Question

The given plot shows the variation of the potential energy $\left(U\right)$ of interaction between two particles with respect to the distance $\left(r\right)$ separating them. Then,

• A. $\text{B}$ and $\text{D}$ are equilibrium points
• B. $\text{C}$ is a point of unstable equilibrium
• C. The force of interaction between the two particles is attractive between points $\text{C}$ and $\text{D}$ and repulsive between $\text{D}$ and $\text{E}$
• D. The force of interaction between the particles is repulsive between points $\text{E}$ and $\text{F}$.

Answer 1

The correct option is D The force of interaction between the particles is repulsive between points $\text{E}$ and $\text{F}$.

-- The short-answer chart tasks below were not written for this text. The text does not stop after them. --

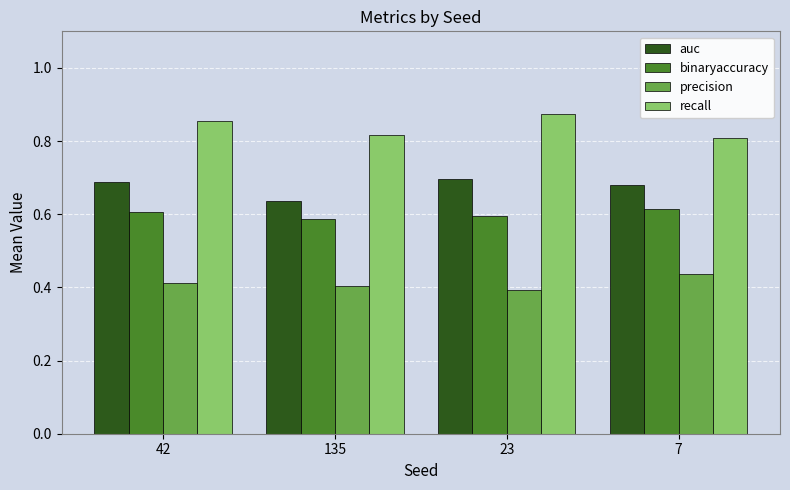

What is the sum of the binaryaccuracy values at 23 and 7?

1.2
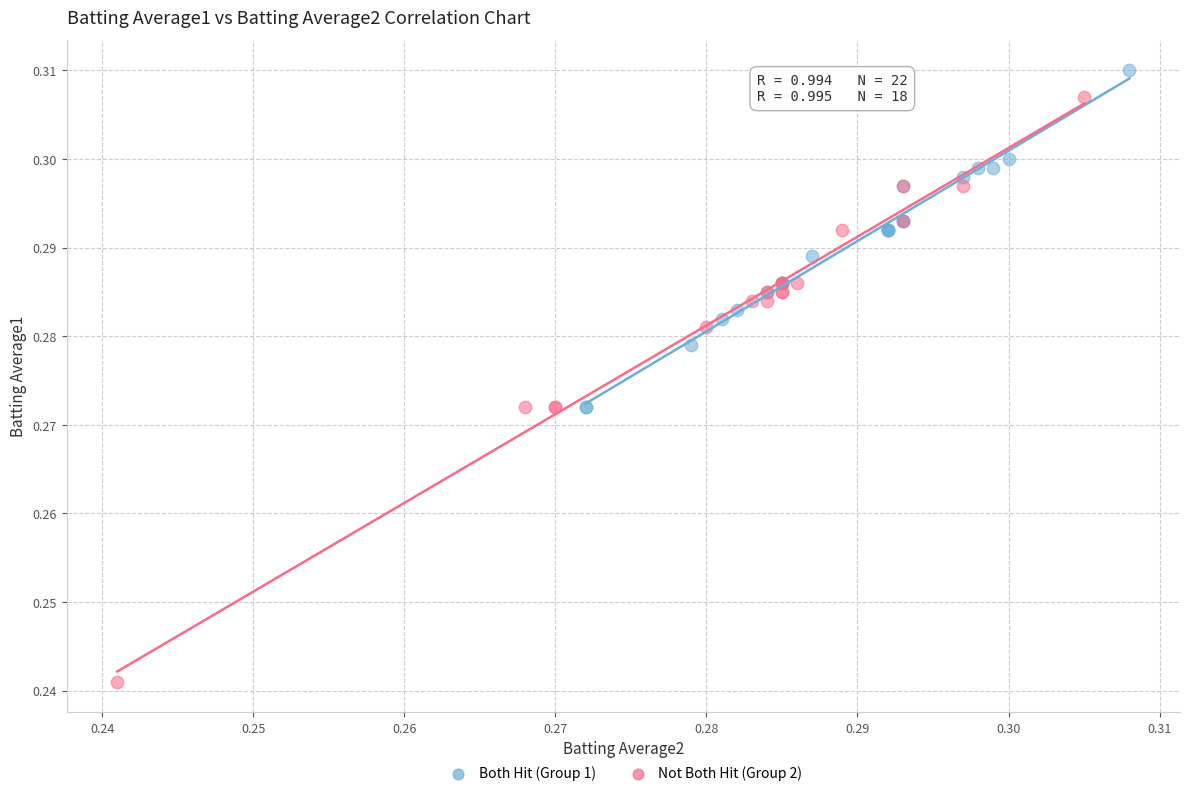

Which series has the widest spread of Y values?

Not Both Hit (Group 2)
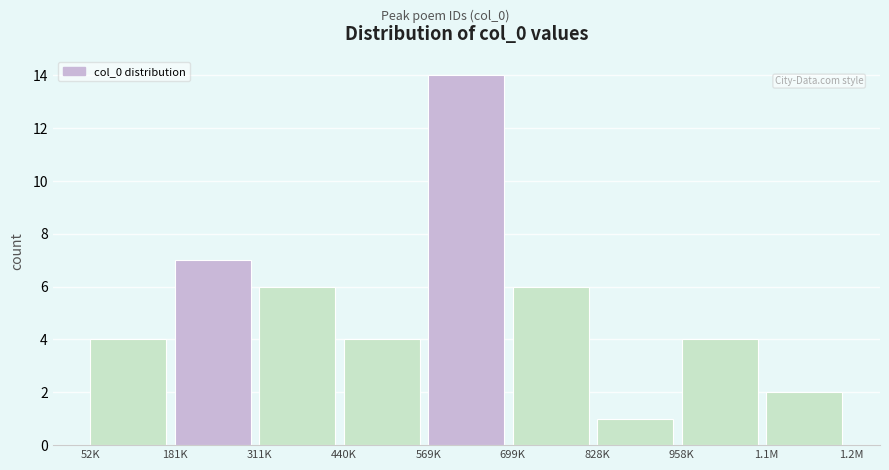

Reading right to left, what are all the values shown in this chart?

2	4	1	6	14	4	6	7	4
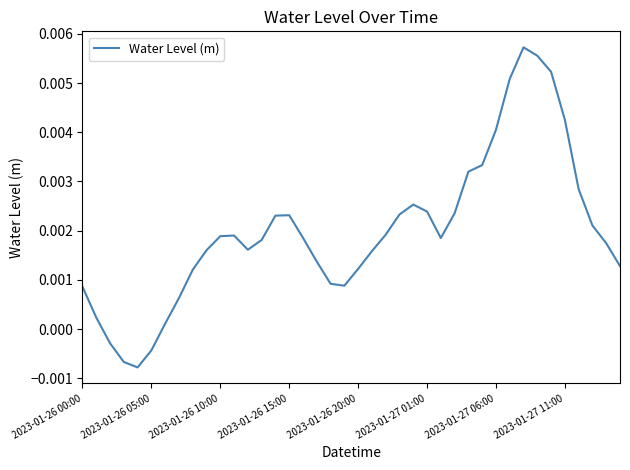

Is this an area chart (filled region under the line)?

No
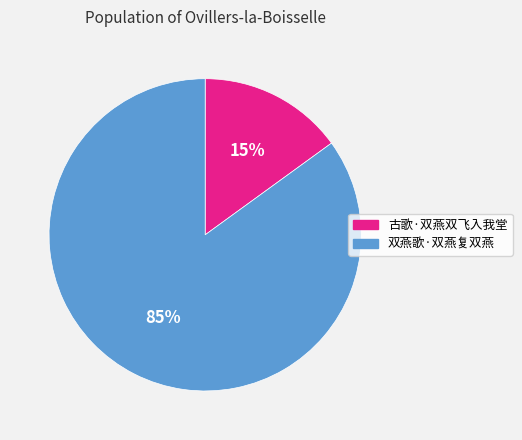

Is the sum of 双燕歌·双燕复双燕 and 古歌·双燕双飞入我堂 greater than half?

Yes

At $\text{B}$ and $\text{D}$, $\frac{dU}{dr}\ne 0$, so they are not equilibrium points.
At $\text{C}$, $\frac{dU}{dr}=0$ and potential energy is minimum. So, it is a stable equilibrium position.
Now, $F=-\frac{dU}{dr}=$ − (Slope of $U-r$ curve)
In the region $\text{CD}$, the slope of the graph is positive, therefore by the relation, $F$ is negative i.e, force is attractive in nature.
In the region $\text{DE}$, the slope of the graph is again positive, therefore by the relation, $F$ is negative i.e, force is attractive in nature in the region $\text{DE}$ too.
But in the region $\text{EF}$, the slope of the graph is negative which means $F$ is positive i.e, force is repulsive in nature.